What is needed: Return all the entries exactly. No pictures.

╭──

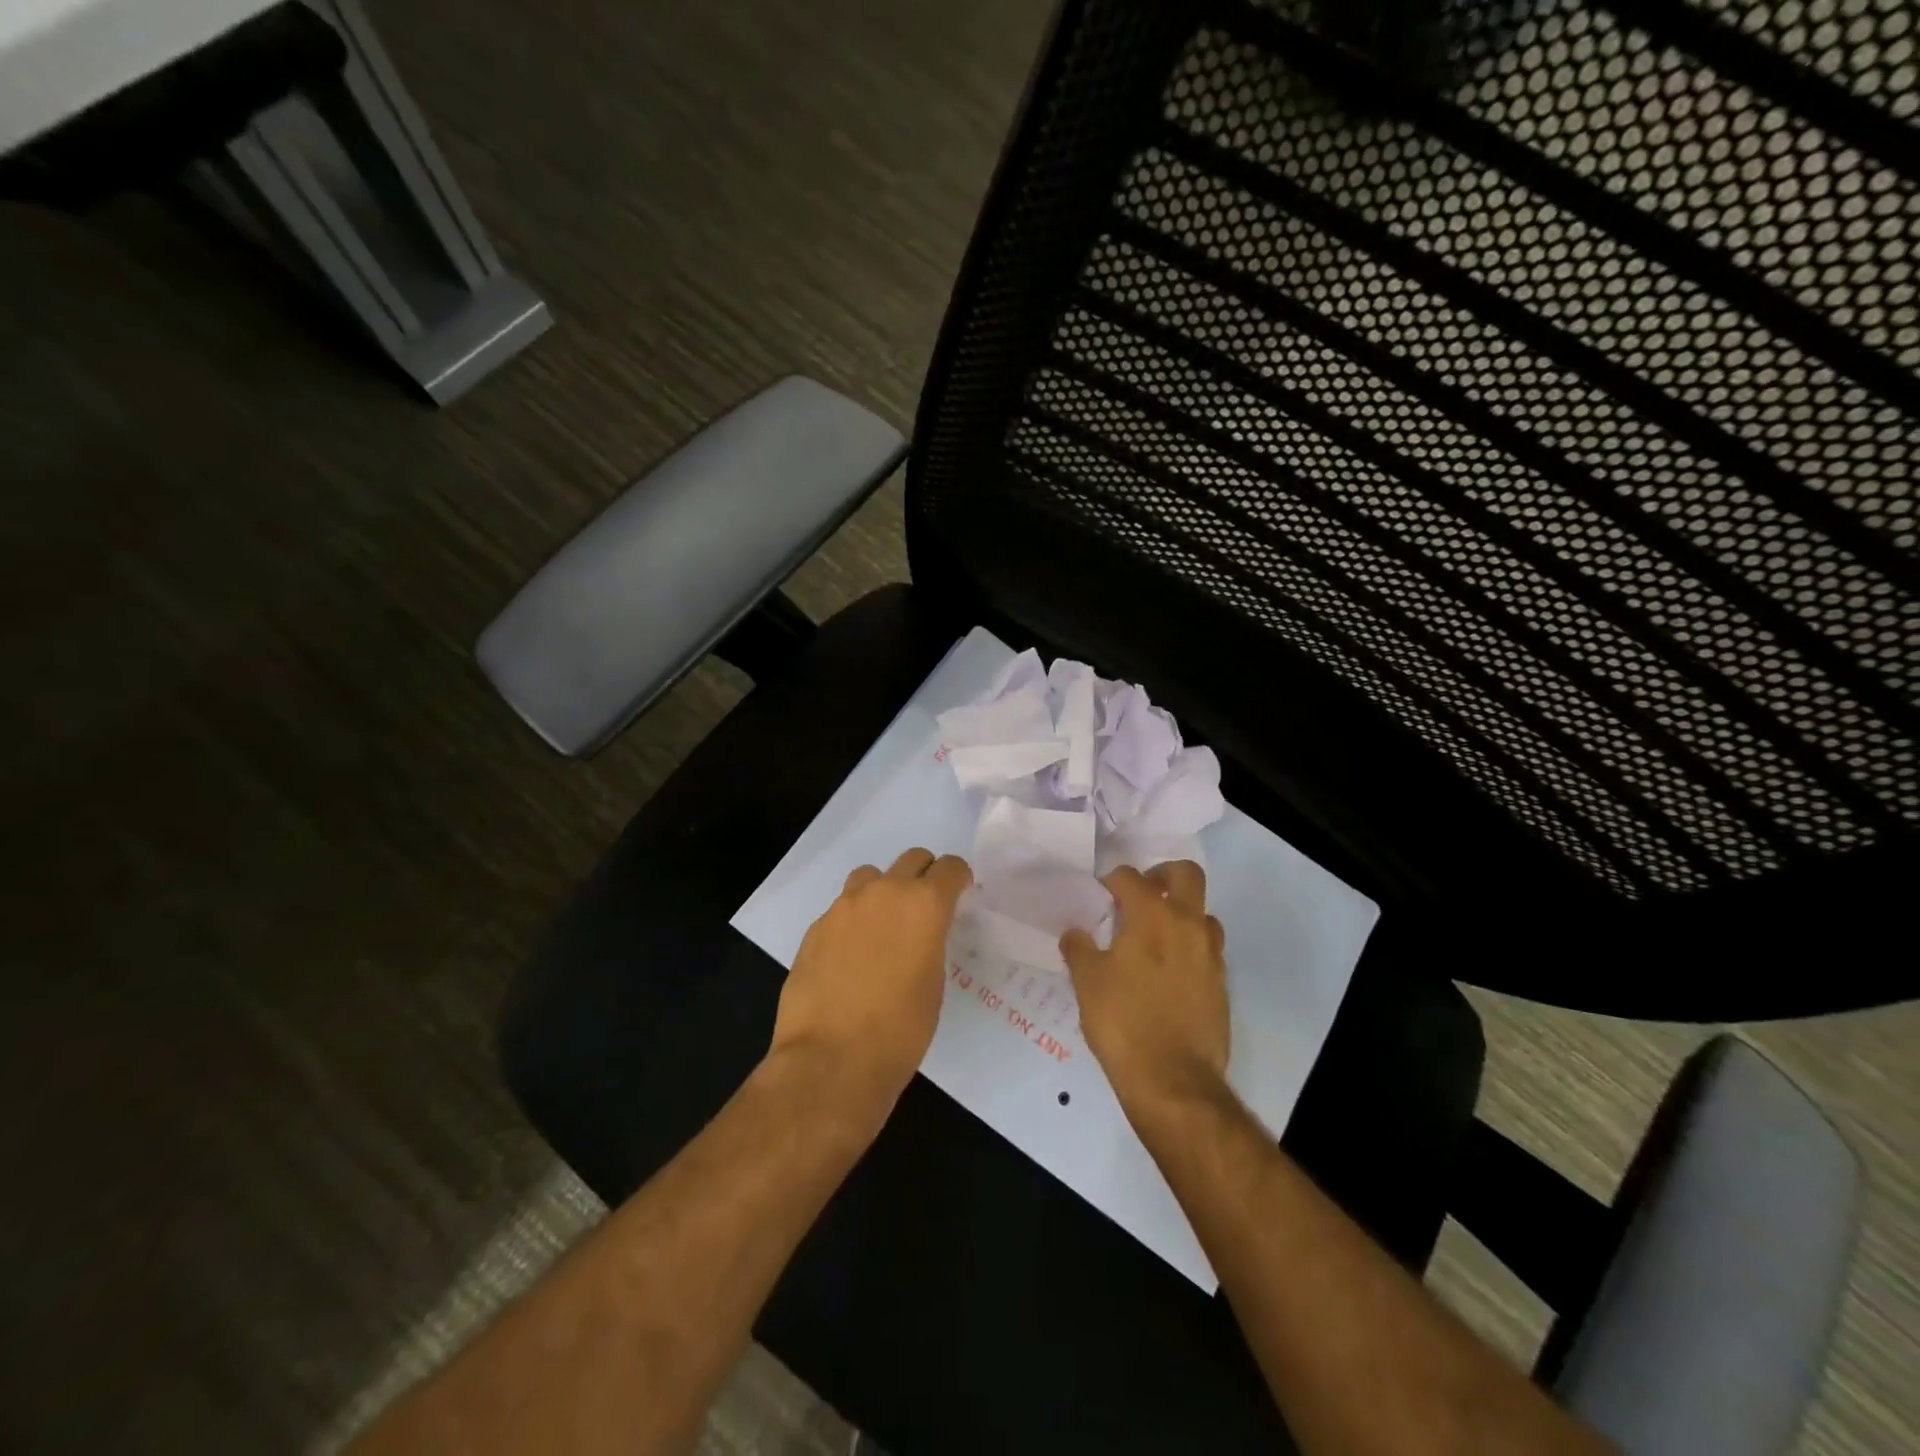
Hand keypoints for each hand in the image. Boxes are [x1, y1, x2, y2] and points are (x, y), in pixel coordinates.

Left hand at [768, 847, 972, 1125]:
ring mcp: (844, 907)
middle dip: (924, 877)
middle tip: (924, 909)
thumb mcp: (933, 983)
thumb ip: (930, 943)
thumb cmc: (899, 1031)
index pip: (950, 867)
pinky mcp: (816, 927)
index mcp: (924, 905)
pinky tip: (851, 958)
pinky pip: (842, 909)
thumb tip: (919, 937)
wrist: (830, 1059)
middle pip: (911, 860)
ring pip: (871, 877)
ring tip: (883, 928)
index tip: (959, 896)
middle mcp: (884, 893)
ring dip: (883, 891)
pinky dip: (854, 921)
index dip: (958, 879)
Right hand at [1060, 861, 1228, 1113]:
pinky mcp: (1221, 983)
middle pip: (1185, 874)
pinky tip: (1167, 972)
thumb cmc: (1123, 1022)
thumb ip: (1078, 948)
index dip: (1110, 881)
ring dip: (1181, 913)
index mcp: (1152, 916)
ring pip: (1202, 913)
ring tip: (1155, 936)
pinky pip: (1207, 948)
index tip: (1099, 895)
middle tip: (1140, 895)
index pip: (1130, 877)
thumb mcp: (1087, 982)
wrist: (1173, 1079)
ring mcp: (1211, 953)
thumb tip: (1075, 932)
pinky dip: (1189, 947)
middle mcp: (1188, 924)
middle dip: (1162, 875)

╰──

Written reply:
Hand keypoints for each hand in the image. Boxes are [x1, y1, x2, y2] and points are (x, y), in pixel coordinates.

Left hand at [768, 847, 972, 1125]:
ring mcp: (844, 907)
middle dip: (924, 877)
middle tip: (924, 909)
thumb mcp: (933, 983)
thumb ip: (930, 943)
thumb cmc: (899, 1031)
index pip: (950, 867)
pinky mcp: (816, 927)
index mcp: (924, 905)
pinky tip: (851, 958)
pinky pip: (842, 909)
thumb tip: (919, 937)
wrist: (830, 1059)
middle pip: (911, 860)
ring pip: (871, 877)
ring tip: (883, 928)
index tip: (959, 896)
middle mcp: (884, 893)
ring dip: (883, 891)
pinky dip: (854, 921)
index dip: (958, 879)
Right hand at [1060, 861, 1228, 1113]:
pinky mcp: (1221, 983)
middle pip: (1185, 874)
pinky tip: (1167, 972)
thumb cmc: (1123, 1022)
thumb ip: (1078, 948)
index dip: (1110, 881)
ring dip: (1181, 913)
index mcp: (1152, 916)
ring pip: (1202, 913)
ring tip: (1155, 936)
pinky pip: (1207, 948)
index tip: (1099, 895)
middle tip: (1140, 895)
index pip: (1130, 877)
thumb mcp: (1087, 982)
wrist: (1173, 1079)
ring mcp: (1211, 953)
thumb tip: (1075, 932)
pinky dip: (1189, 947)
middle mcp: (1188, 924)
middle dip: (1162, 875)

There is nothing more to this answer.